WHAT IS NEEDED:
Only an exact copy is wanted: the lines from the one holding "left_click_drag(592, 328, 765, 357)" through the last line below, minus the pictures.

Saved data entries:

-------------------------

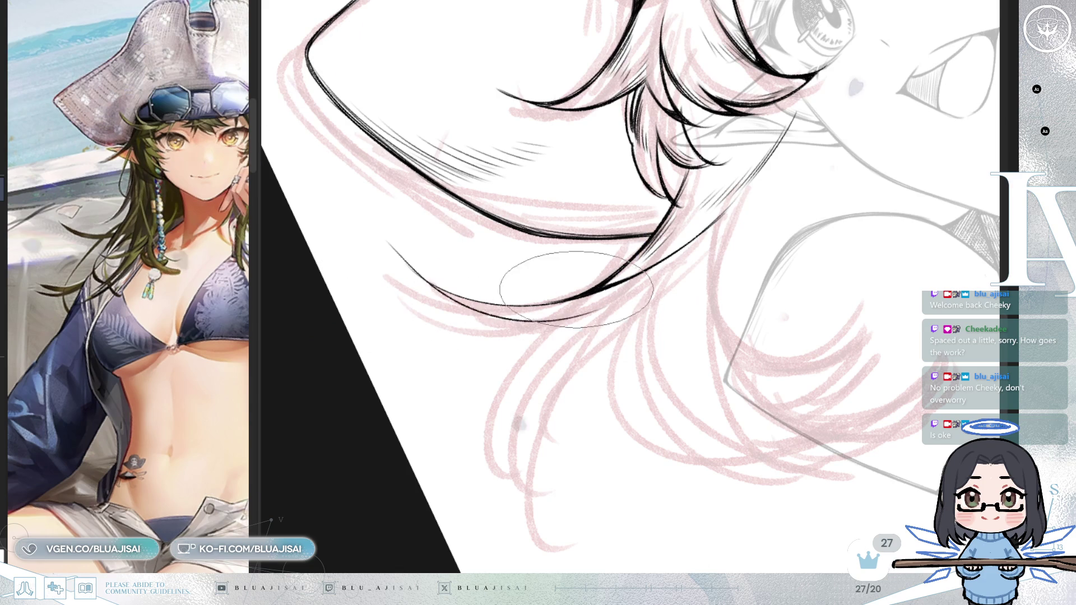
left_click_drag(380, 240, 620, 294)
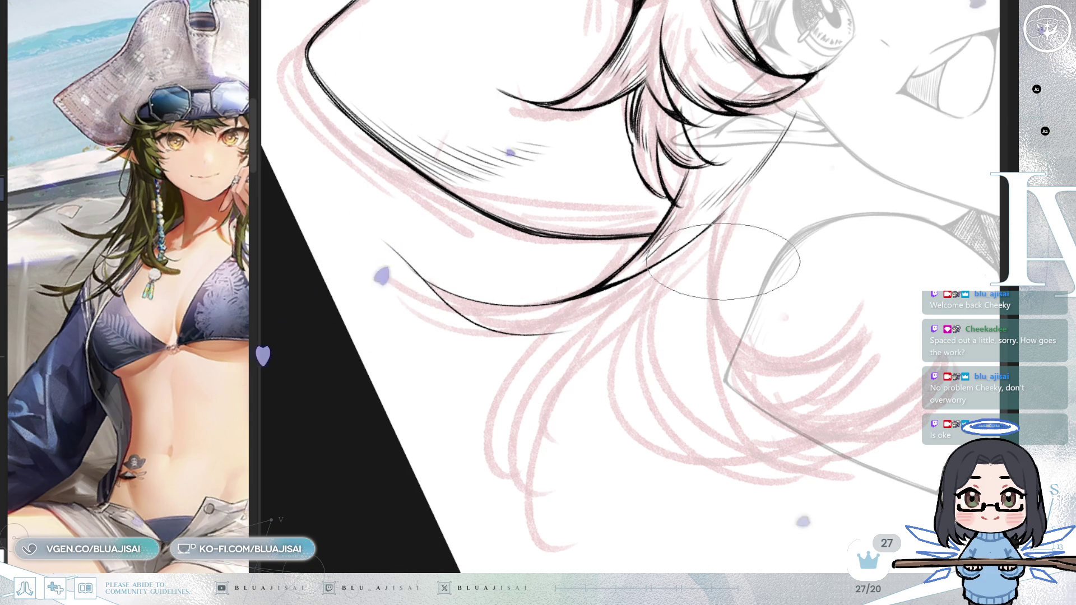
left_click_drag(725, 262, 810, 268)
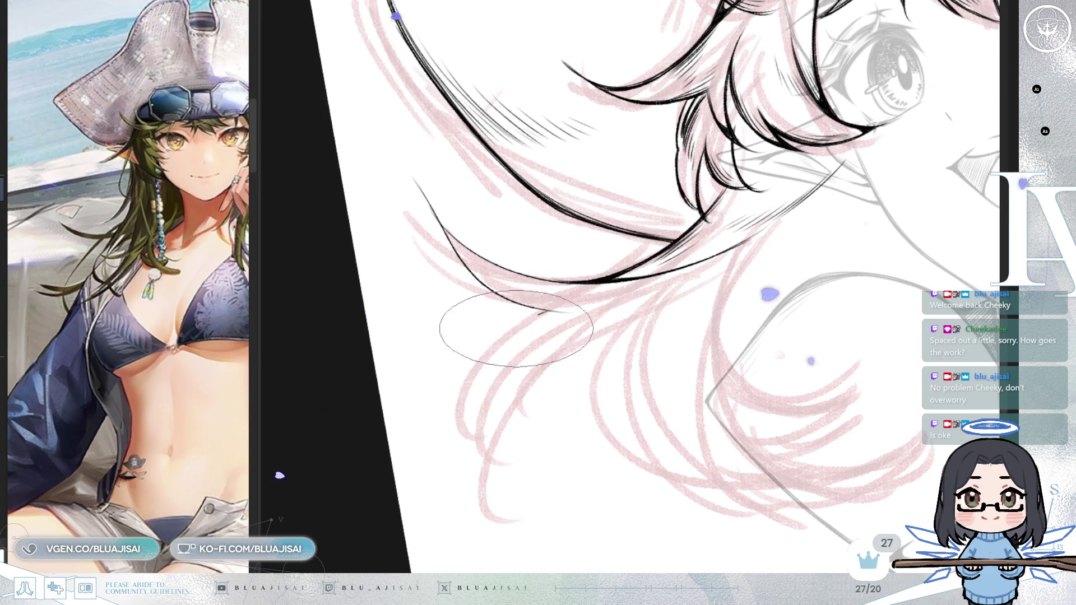
left_click_drag(547, 312, 485, 441)
left_click_drag(708, 292, 492, 497)
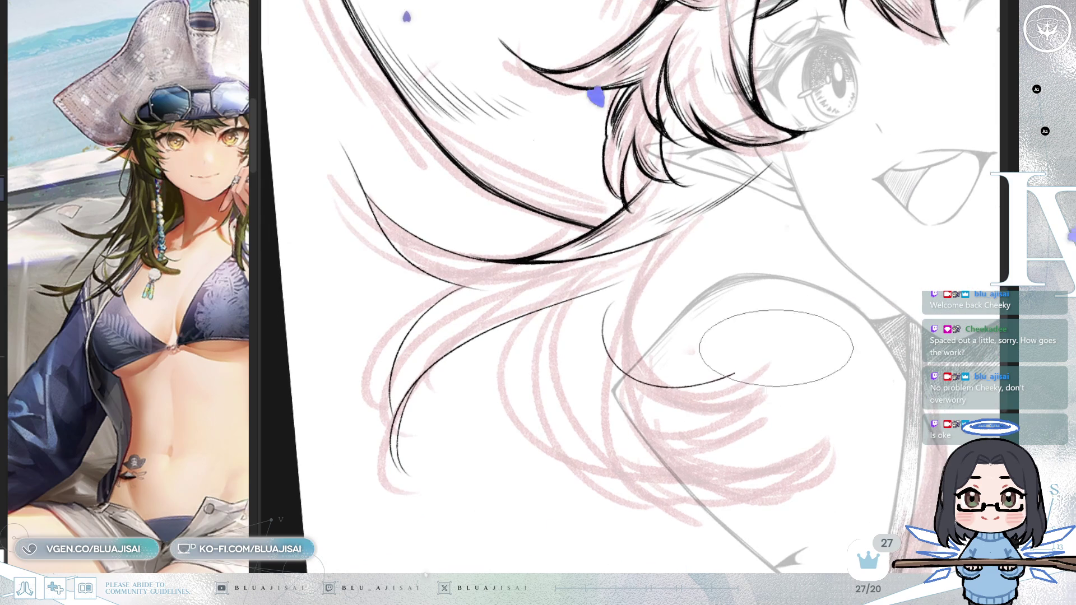
Step: Ink a thin curve across the lower hair and an upward strand, then solidify a broken curve
left_click_drag(605, 307, 753, 362)
key("ctrl+z")
left_click_drag(592, 328, 765, 357)
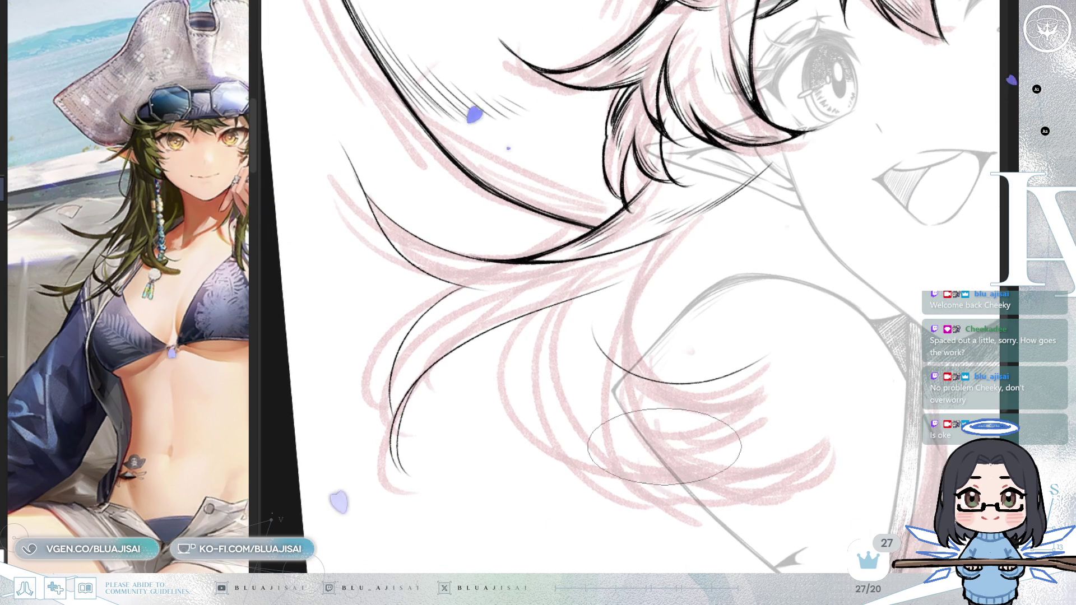
left_click_drag(610, 423, 780, 318)
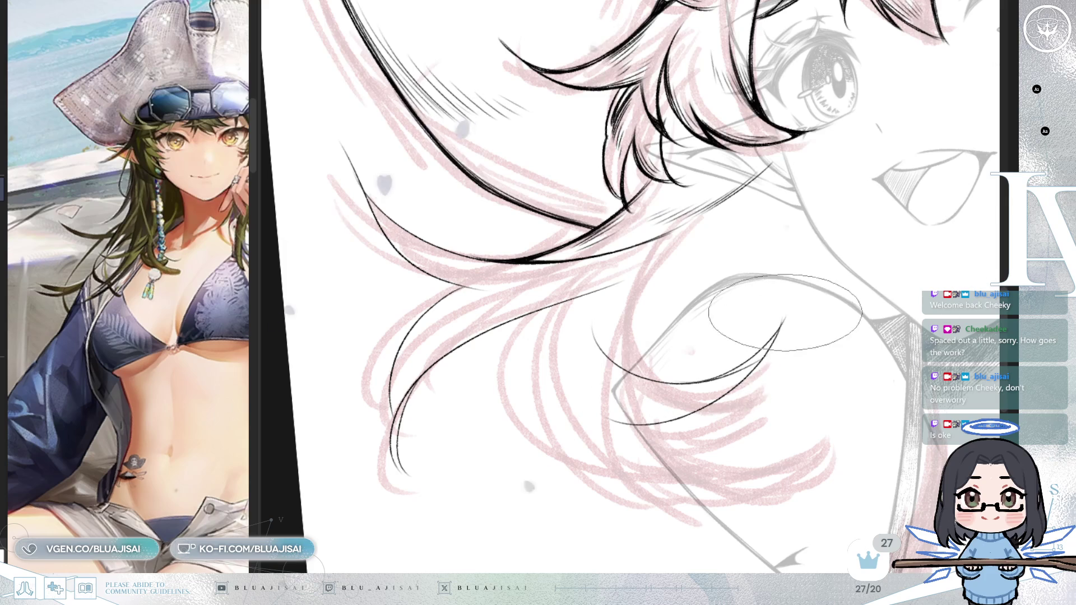
key("h")
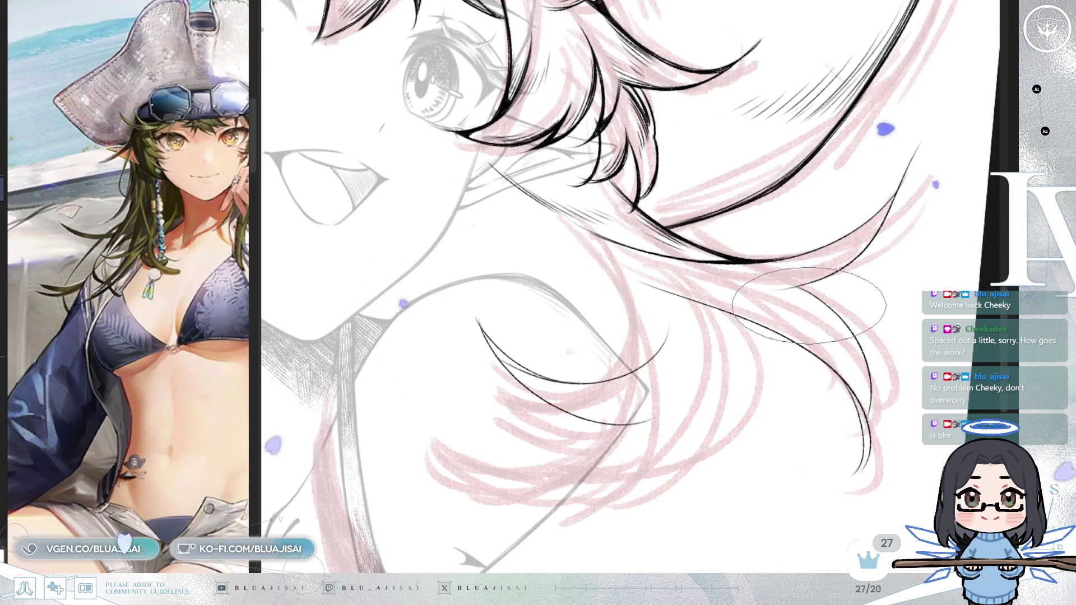
left_click_drag(764, 398, 943, 273)
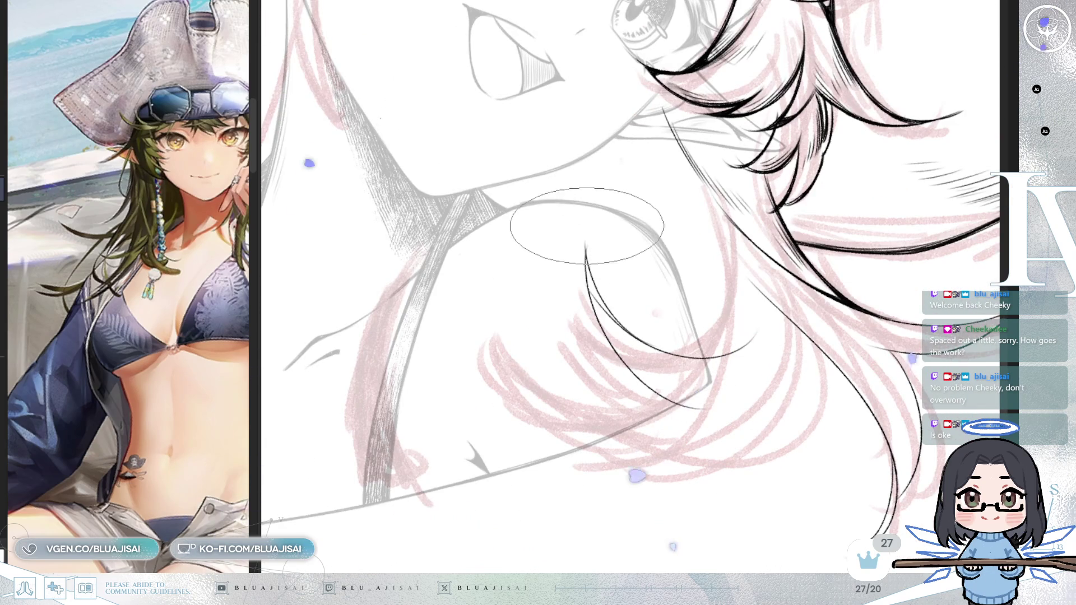
left_click_drag(586, 239, 586, 251)
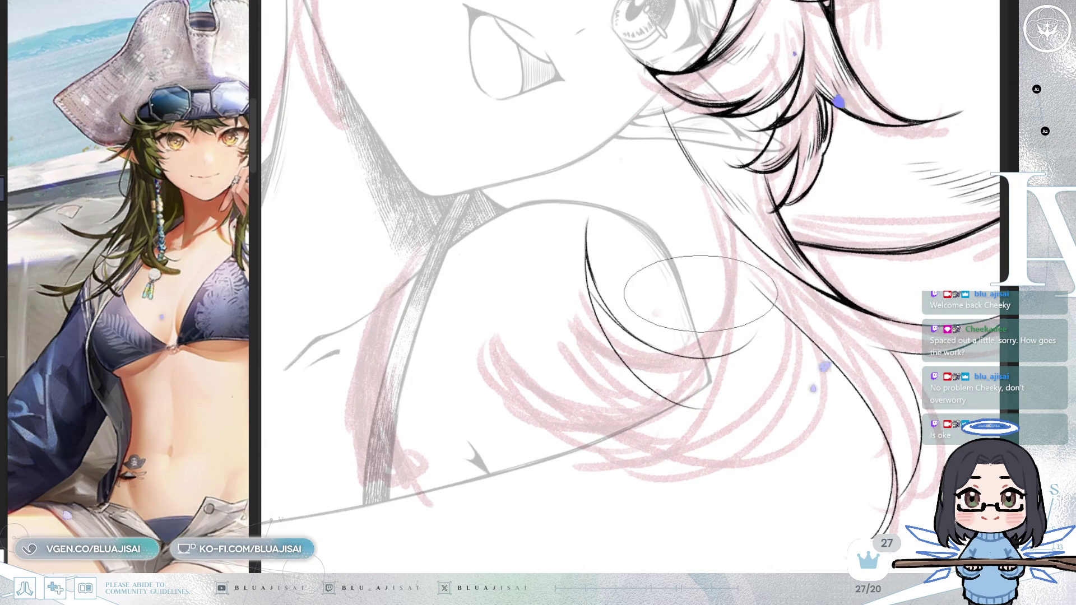
Step: Re-angle the canvas and ink two curved hair strands below the chin
mouse_move(696, 347)
left_mouse_down()
mouse_move(639, 252)
mouse_move(612, 233)
left_mouse_up()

-------------------------

RESPONSE:
left_click_drag(592, 328, 765, 357)
left_click_drag(610, 423, 780, 318)
key("h")
left_click_drag(764, 398, 943, 273)
left_click_drag(586, 239, 586, 251)
Step: Re-angle the canvas and ink two curved hair strands below the chin
mouse_move(696, 347)
left_mouse_down()
mouse_move(639, 252)
mouse_move(612, 233)
left_mouse_up()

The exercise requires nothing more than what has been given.